We were married 11 years when it started. We started MC on our 14th anniversary last June.

Husband is remorseful and working hard but our daughters don’t want to be around him.

He hasn’t lived w us since.

Older daughter is in crisis having anxiety attacks and lost a lot of weight. The weight loss started before we found out about the affair. I actually was at a crisis center last May w her texting w my husband who told me he was working hard.
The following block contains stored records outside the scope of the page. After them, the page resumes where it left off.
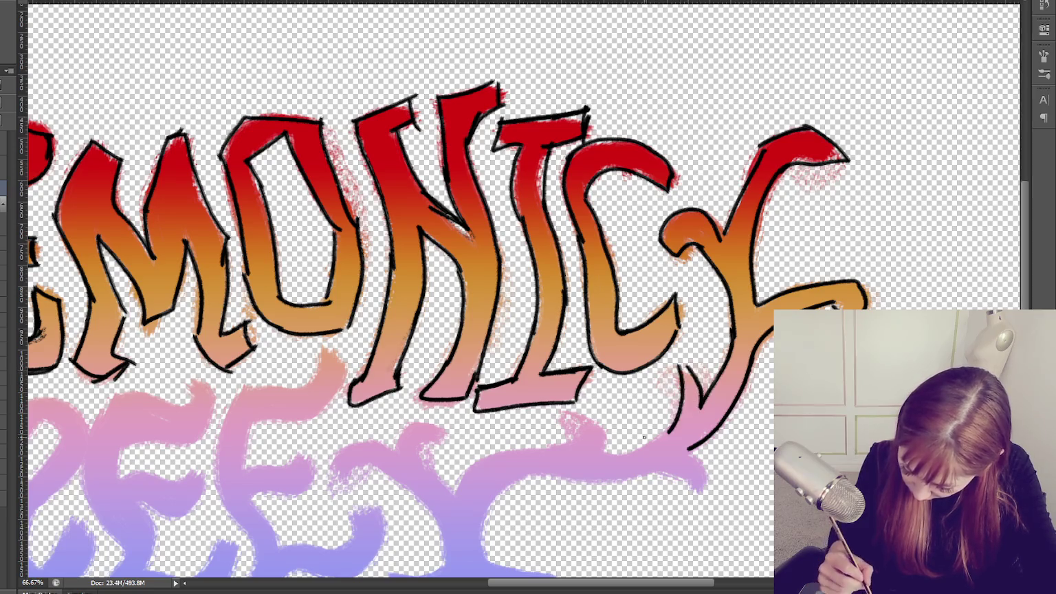
Outline the pink tree-shaped swirl below the letters, including its hook and curl.
{"action": "mouse_move", "coordinate": [570, 417]}
{"action": "left_mouse_down"}
{"action": "mouse_move", "coordinate": [606, 451]}
{"action": "mouse_move", "coordinate": [560, 449]}
{"action": "mouse_move", "coordinate": [671, 427]}
{"action": "mouse_move", "coordinate": [695, 491]}
{"action": "left_mouse_up"}
{"action": "left_click_drag", "start_coordinate": [637, 474], "coordinate": [698, 488]}
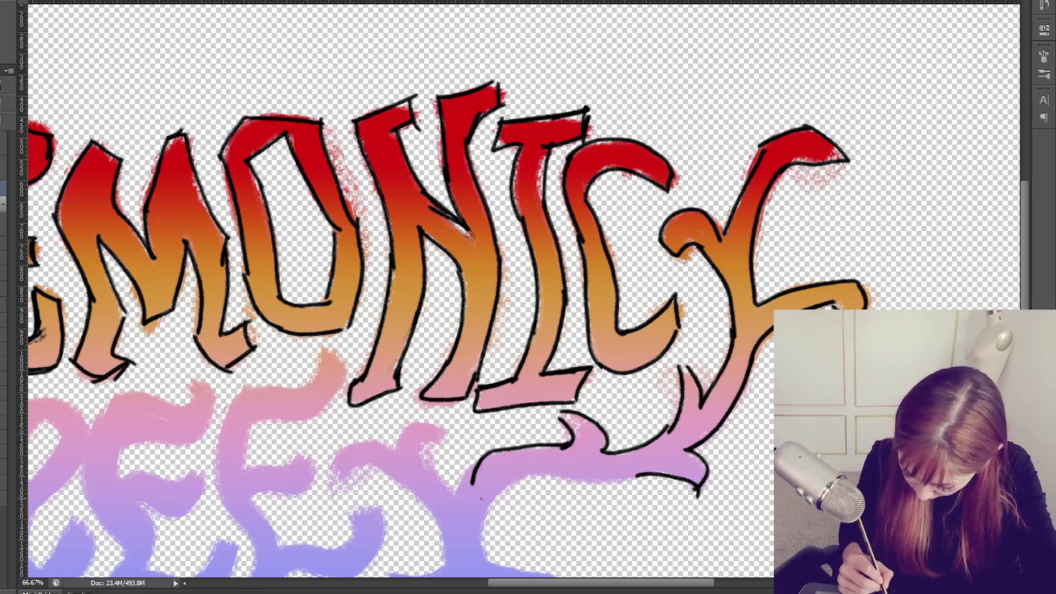
{"action": "left_click_drag", "start_coordinate": [455, 488], "coordinate": [558, 447]}
{"action": "left_click_drag", "start_coordinate": [484, 500], "coordinate": [477, 526]}
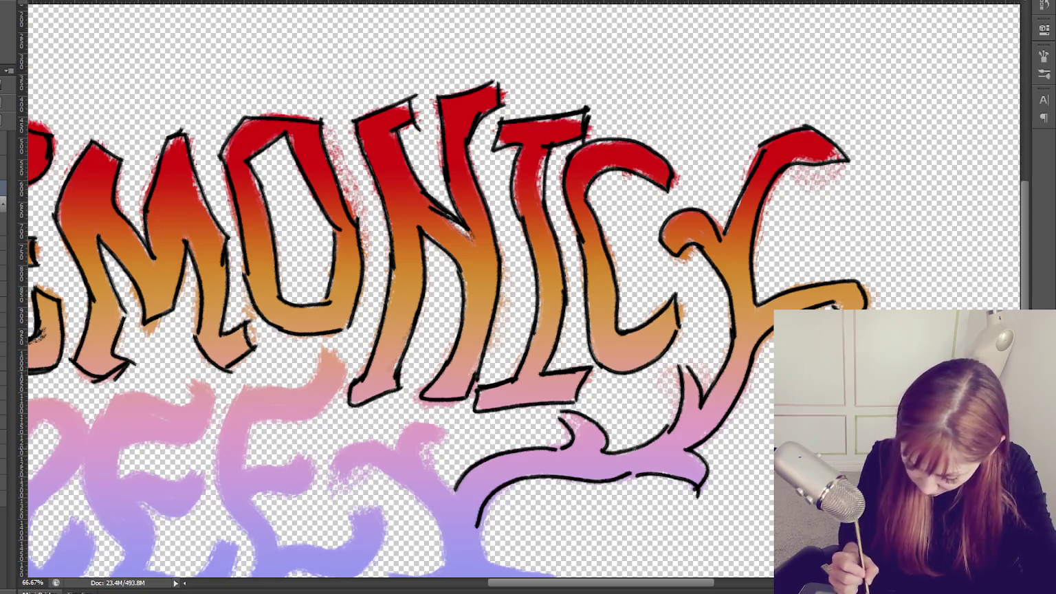
{"action": "left_click_drag", "start_coordinate": [592, 482], "coordinate": [631, 475]}
{"action": "mouse_move", "coordinate": [420, 463]}
{"action": "left_mouse_down"}
{"action": "mouse_move", "coordinate": [450, 434]}
{"action": "mouse_move", "coordinate": [331, 459]}
{"action": "mouse_move", "coordinate": [382, 466]}
{"action": "mouse_move", "coordinate": [454, 228]}
{"action": "mouse_move", "coordinate": [517, 315]}
{"action": "mouse_move", "coordinate": [430, 348]}
{"action": "mouse_move", "coordinate": [498, 376]}
{"action": "mouse_move", "coordinate": [664, 372]}
{"action": "left_mouse_up"}
Outline the swirl's bottom edge, then the second E's middle arm, bottom arm and bottom edge in black.
{"action": "left_click_drag", "start_coordinate": [550, 282], "coordinate": [659, 352]}
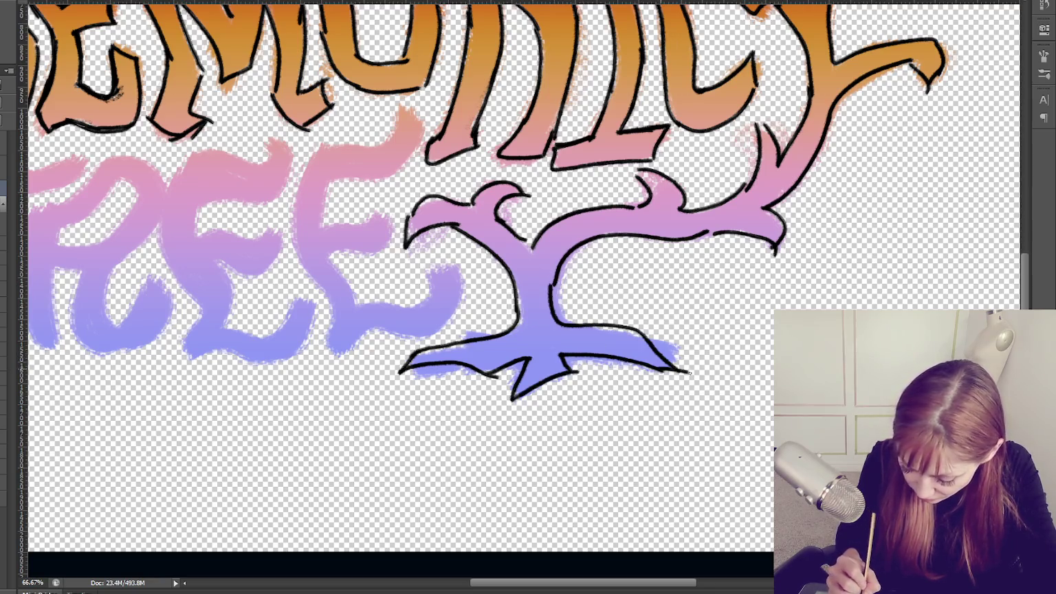
{"action": "mouse_move", "coordinate": [440, 323]}
{"action": "left_mouse_down"}
{"action": "mouse_move", "coordinate": [482, 367]}
{"action": "mouse_move", "coordinate": [580, 423]}
{"action": "left_mouse_up"}
{"action": "mouse_move", "coordinate": [468, 279]}
{"action": "left_mouse_down"}
{"action": "mouse_move", "coordinate": [462, 329]}
{"action": "mouse_move", "coordinate": [520, 311]}
{"action": "mouse_move", "coordinate": [533, 354]}
{"action": "left_mouse_up"}
{"action": "left_click_drag", "start_coordinate": [465, 357], "coordinate": [531, 352]}
{"action": "mouse_move", "coordinate": [495, 402]}
{"action": "left_mouse_down"}
{"action": "mouse_move", "coordinate": [543, 404]}
{"action": "mouse_move", "coordinate": [574, 368]}
{"action": "mouse_move", "coordinate": [594, 406]}
{"action": "mouse_move", "coordinate": [501, 426]}
{"action": "left_mouse_up"}
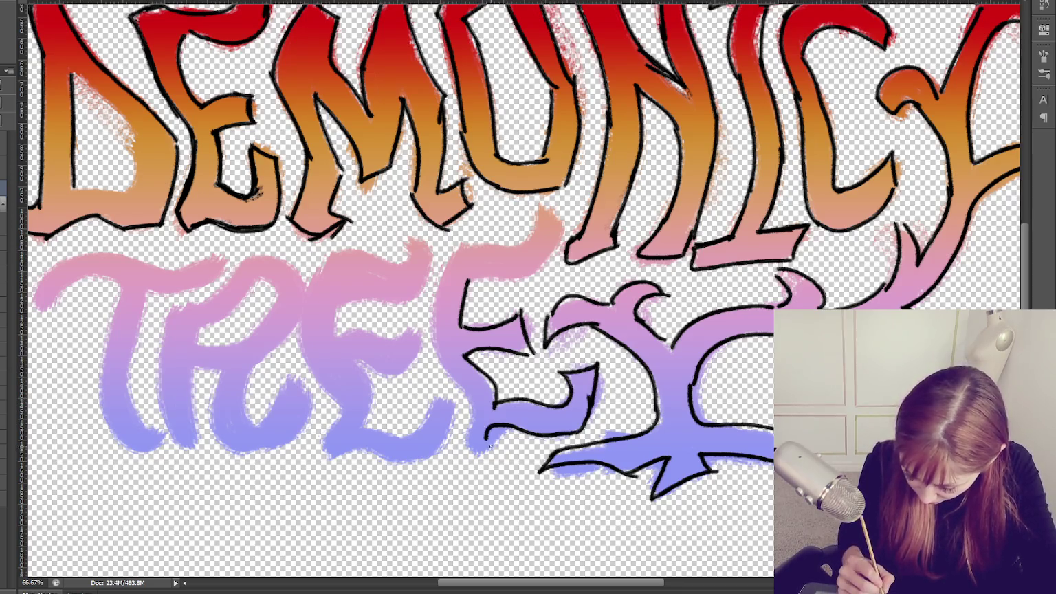
{"action": "key", "text": "ctrl+z"}
{"action": "key", "text": "ctrl+z"}
{"action": "key", "text": "ctrl+alt+z"}
{"action": "key", "text": "ctrl+alt+z"}
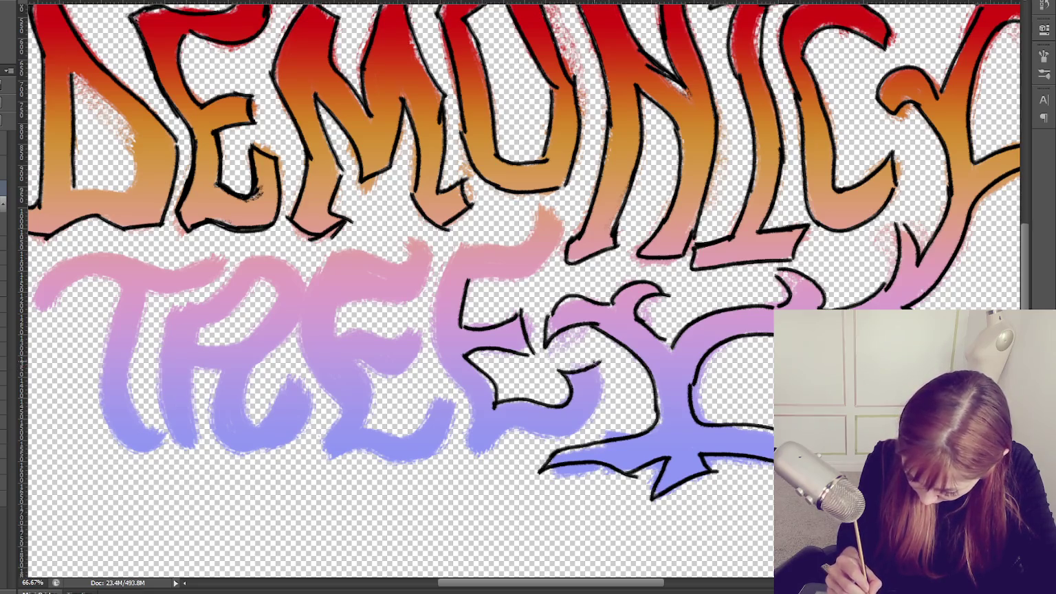
{"action": "left_click_drag", "start_coordinate": [503, 428], "coordinate": [575, 435]}
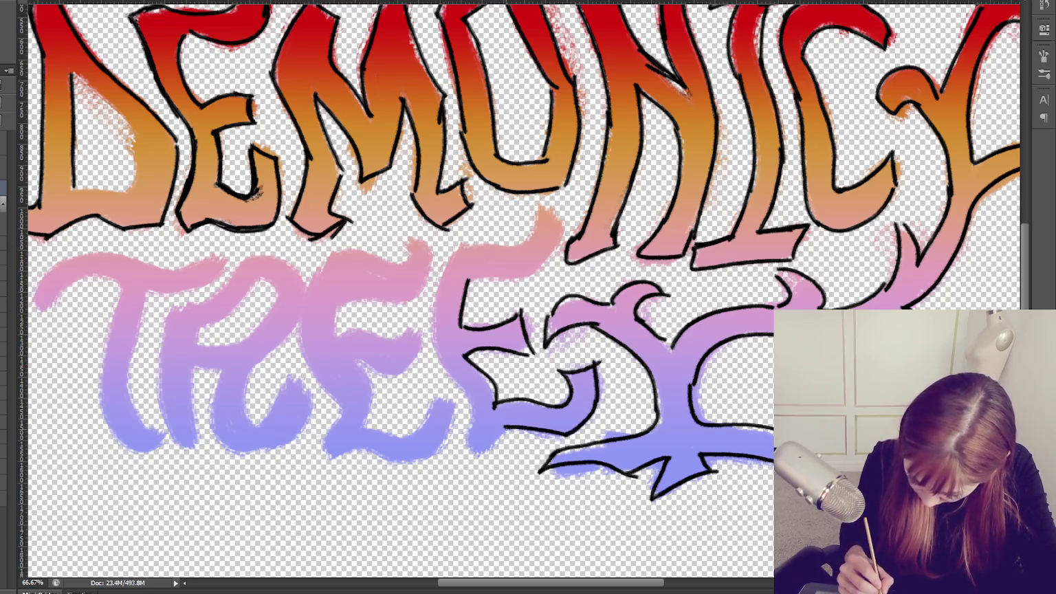
{"action": "key", "text": "ctrl+z"}
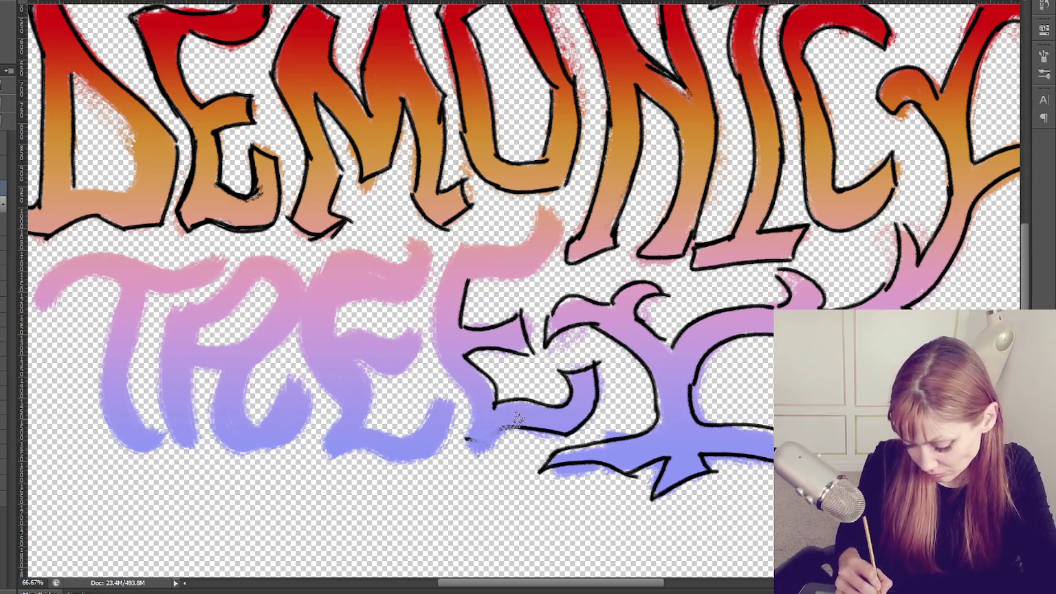
{"action": "left_click_drag", "start_coordinate": [487, 445], "coordinate": [524, 429]}
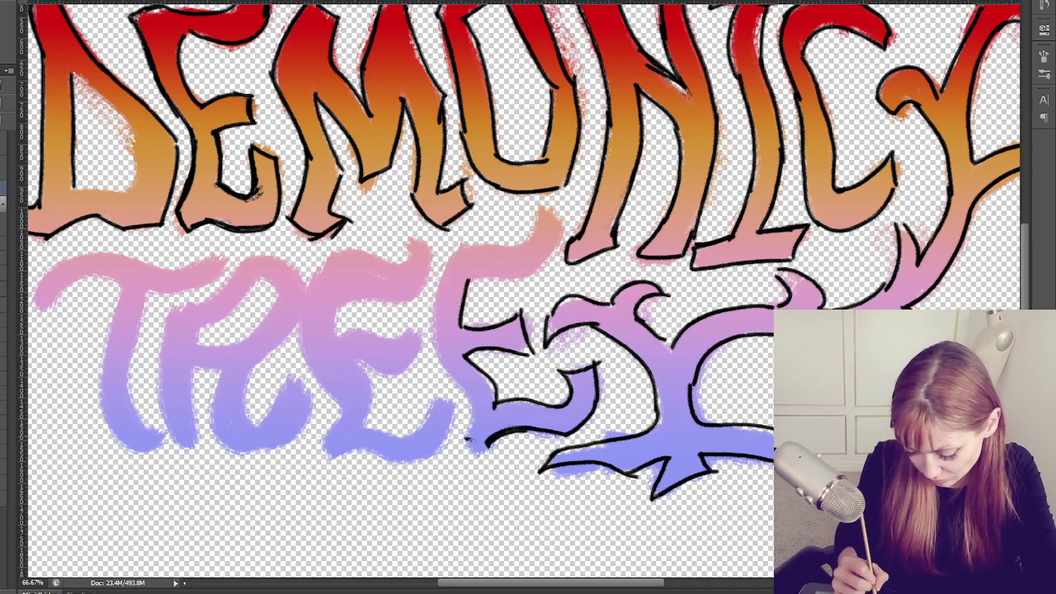
{"action": "left_click_drag", "start_coordinate": [446, 375], "coordinate": [490, 445]}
Later found out he was at $325/night Airbnb (we paid!) for three nights w married gf.

Even though it’s been 8 months it’s still hard to believe all this sometimes.

I knew the marriage wasn’t good and I didn’t know what to do about it- I thought moving would help but now see it was a lazy band-aid.
If we had gotten counseling before the affair or at least before we moved, we might’ve had a chance. Now I don’t see a way forward as a couple.

It’s very sad but reminds me that nothing in life is guaranteed. I’m starting to look forward- healing but by bit. I want to have fun again!


----------



## frusdil (Sep 5, 2013)

I really don't think this is saveable. This wasn't a one time thing, this was a three YEAR affair. Three years of lies and deception. It only ended because he got caught (if in fact it ended at all). There's no coming back from that.

I'm so sorry,


----------



## redmarshall (11 mo ago)

I think its remarkable how you've handled yourself despite the deceit. But as already commented here, you need to move on, and I think you already have. More power, energy and good thoughts to you.


----------



## BeyondRepair007 (Nov 4, 2021)

@RisingFromAshes I'm sorry about how things turned out, especially with your daughters. 

TAM helped me through a lot of healing just from reading and hearing other people's thoughts.
I hope the same for you.

It sounds like you're on the way to removing the major pain point from your life.
Sad as it may be, he doesn't sound like a guy who can keep your, and your daughters, best interests at heart.

Best of luck to you.
Chime in if you need help. There are plenty of experts here.


----------



## Rob_1 (Sep 8, 2017)

Have you let the woman's husband know? If you haven't, why haven't you?
Wouldn't you like to be told that your husband is cheating on you if you didn't know?
The poor suckers probably can't figure out what's going wrong in his marriage, if he has any clue at all that something's wrong.


----------



## RisingFromAshes (11 mo ago)

I have. He and I are BFFs. My husband’s AP gets so angry when I share new info with him too.


----------



## jlg07 (Feb 24, 2017)

One thing -- for the divorce (which is the direction it sounds like you are heading) -- make sure ALL of those charges and $$$ he spent on the AP are reimbursed as part of the splitting of the assets.

VERY sorry you are going through this.


----------